On the other hand, Stan Laurel’s health took a drastic turn for the worse. In the initial location footage, he appeared older but relatively fit.

However, as filming progressed, particularly during studio scenes, he exhibited signs of extreme weight loss and weakness, resembling a man recently liberated from a concentration camp.

Standing at 5’8″, Laurel’s weight plummeted to a mere 115 lbs. at one point. His shocking physical deterioration became a distressing and unavoidable distraction, even in some of the duo’s finest scenes, detracting from the audience’s enjoyment of the film.

Aping’s book represents movie archaeology at its finest.

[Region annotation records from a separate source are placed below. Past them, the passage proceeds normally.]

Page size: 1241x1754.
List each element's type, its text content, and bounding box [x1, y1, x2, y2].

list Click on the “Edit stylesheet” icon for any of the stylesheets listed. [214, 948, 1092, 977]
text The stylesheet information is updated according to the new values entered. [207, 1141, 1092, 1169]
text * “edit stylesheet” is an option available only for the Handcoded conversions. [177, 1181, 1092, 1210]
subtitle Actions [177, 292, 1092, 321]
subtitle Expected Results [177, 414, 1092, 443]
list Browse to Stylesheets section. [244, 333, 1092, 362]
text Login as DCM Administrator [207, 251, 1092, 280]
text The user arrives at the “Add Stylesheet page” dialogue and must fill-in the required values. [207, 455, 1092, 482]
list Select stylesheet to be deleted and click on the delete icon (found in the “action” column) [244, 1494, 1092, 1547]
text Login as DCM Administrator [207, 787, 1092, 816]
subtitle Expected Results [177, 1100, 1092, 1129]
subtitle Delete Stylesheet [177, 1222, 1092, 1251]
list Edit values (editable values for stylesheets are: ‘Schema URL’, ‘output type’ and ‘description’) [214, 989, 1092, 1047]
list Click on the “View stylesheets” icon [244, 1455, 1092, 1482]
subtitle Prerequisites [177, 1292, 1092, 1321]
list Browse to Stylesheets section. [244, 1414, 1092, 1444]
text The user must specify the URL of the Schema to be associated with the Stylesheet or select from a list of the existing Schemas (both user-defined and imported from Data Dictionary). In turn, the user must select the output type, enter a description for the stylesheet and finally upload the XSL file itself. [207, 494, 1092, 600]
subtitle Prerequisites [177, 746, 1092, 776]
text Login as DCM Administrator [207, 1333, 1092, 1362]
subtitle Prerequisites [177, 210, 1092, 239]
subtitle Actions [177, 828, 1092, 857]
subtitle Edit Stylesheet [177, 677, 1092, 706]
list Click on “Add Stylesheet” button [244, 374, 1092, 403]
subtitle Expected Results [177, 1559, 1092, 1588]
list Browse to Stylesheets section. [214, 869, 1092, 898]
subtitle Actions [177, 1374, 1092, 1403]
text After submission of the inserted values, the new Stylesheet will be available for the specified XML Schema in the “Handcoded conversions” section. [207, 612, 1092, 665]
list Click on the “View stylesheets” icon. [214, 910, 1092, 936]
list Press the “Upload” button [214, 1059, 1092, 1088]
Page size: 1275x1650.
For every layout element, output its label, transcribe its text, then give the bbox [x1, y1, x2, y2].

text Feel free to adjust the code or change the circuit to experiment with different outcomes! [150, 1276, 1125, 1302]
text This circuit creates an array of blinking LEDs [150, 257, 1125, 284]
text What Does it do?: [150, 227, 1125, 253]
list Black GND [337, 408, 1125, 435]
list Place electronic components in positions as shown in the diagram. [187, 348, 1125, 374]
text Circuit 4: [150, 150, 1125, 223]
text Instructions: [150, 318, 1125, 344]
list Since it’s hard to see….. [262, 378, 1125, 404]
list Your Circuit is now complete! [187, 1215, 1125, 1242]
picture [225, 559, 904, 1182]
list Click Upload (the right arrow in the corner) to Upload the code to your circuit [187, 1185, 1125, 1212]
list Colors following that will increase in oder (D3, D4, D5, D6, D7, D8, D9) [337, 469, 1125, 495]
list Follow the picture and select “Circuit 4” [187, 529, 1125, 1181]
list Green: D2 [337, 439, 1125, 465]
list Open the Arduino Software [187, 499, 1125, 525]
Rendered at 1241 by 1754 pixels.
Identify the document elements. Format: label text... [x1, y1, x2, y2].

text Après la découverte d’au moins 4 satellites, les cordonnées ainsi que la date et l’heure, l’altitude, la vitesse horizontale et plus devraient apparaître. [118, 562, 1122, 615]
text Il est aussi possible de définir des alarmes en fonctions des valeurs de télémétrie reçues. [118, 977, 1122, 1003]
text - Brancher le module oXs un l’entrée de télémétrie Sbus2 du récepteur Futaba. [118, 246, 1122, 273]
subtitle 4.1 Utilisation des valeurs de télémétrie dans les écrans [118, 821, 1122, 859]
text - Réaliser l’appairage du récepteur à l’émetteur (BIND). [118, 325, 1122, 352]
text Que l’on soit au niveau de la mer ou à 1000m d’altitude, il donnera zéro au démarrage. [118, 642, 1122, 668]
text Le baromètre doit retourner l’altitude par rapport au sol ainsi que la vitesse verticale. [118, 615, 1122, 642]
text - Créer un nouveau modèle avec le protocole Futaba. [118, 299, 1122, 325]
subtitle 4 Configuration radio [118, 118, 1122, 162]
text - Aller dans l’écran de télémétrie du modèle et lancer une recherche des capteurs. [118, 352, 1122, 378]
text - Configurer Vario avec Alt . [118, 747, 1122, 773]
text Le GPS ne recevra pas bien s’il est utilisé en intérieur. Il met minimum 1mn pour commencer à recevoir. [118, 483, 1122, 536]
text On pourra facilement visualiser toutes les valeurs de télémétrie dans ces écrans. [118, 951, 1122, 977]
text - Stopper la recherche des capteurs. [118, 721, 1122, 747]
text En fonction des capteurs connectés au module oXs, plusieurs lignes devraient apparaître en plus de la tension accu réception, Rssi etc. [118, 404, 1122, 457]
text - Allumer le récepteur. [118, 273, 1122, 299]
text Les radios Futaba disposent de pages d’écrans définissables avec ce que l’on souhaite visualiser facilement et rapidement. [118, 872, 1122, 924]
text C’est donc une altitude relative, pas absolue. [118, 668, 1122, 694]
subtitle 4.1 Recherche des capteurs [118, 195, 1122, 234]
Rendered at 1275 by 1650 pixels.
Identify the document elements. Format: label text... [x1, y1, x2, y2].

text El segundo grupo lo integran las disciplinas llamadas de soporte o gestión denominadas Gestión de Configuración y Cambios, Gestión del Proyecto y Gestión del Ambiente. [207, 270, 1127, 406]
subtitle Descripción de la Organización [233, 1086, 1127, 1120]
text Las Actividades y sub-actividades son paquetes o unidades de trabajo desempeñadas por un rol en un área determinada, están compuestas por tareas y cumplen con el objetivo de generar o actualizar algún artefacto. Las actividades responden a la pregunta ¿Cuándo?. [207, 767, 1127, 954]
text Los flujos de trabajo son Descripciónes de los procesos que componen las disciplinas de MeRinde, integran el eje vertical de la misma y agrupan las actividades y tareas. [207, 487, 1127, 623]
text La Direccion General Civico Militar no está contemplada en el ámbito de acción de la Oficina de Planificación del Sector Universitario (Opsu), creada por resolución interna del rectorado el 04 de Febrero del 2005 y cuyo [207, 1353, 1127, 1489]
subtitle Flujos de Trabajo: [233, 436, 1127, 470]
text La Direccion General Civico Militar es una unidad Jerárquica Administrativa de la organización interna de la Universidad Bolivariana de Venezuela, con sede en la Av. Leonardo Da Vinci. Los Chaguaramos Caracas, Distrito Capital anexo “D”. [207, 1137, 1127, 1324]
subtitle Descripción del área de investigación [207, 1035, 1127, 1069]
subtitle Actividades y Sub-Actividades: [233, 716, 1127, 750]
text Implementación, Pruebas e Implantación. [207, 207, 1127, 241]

Faced with the challenge of most of the cast and crew being deceased or unavailable for interviews, he extensively utilized surviving archival documents, which surprisingly were abundant.

For instance, he meticulously examines each version of the treatment and screenplay, carefully weighing their strengths and weaknesses.

Furthermore, he provides thorough analyses of the various final edits of the film, encompassing different language cuts, including French, Italian, German, and two distinct English versions.

On a broader scale, “The Final Film of Laurel and Hardy” offers detailed insights into the duo’s activities during pre-production and filming, particularly amidst the numerous prolonged delays.

It vividly portrays their experiences as they wait in Paris and travel to Italy to promote the film.

Other books have explored aspects of Laurel & Hardy’s careers, such as their music hall performances in Britain, their final appearances on the American television show “This Is Your Life,” and their preparations for an unrealized television series.

Aping’s book sheds light on a significant chapter of their later lives that had not been extensively documented before.

As someone who has always held a fondness for or been intrigued by substantial portions of “Atoll K,” by the book’s conclusion, I found myself yearning for a complete restoration of the best available version of this now-public domain film.

The most widely accessible version in America, “Utopa,” is compromised by several significant cuts, undermining its integrity.

Until such a restoration is realized, Norbert Aping’s “The Final Film of Laurel and Hardy” explores this long-disparaged yet fascinating film.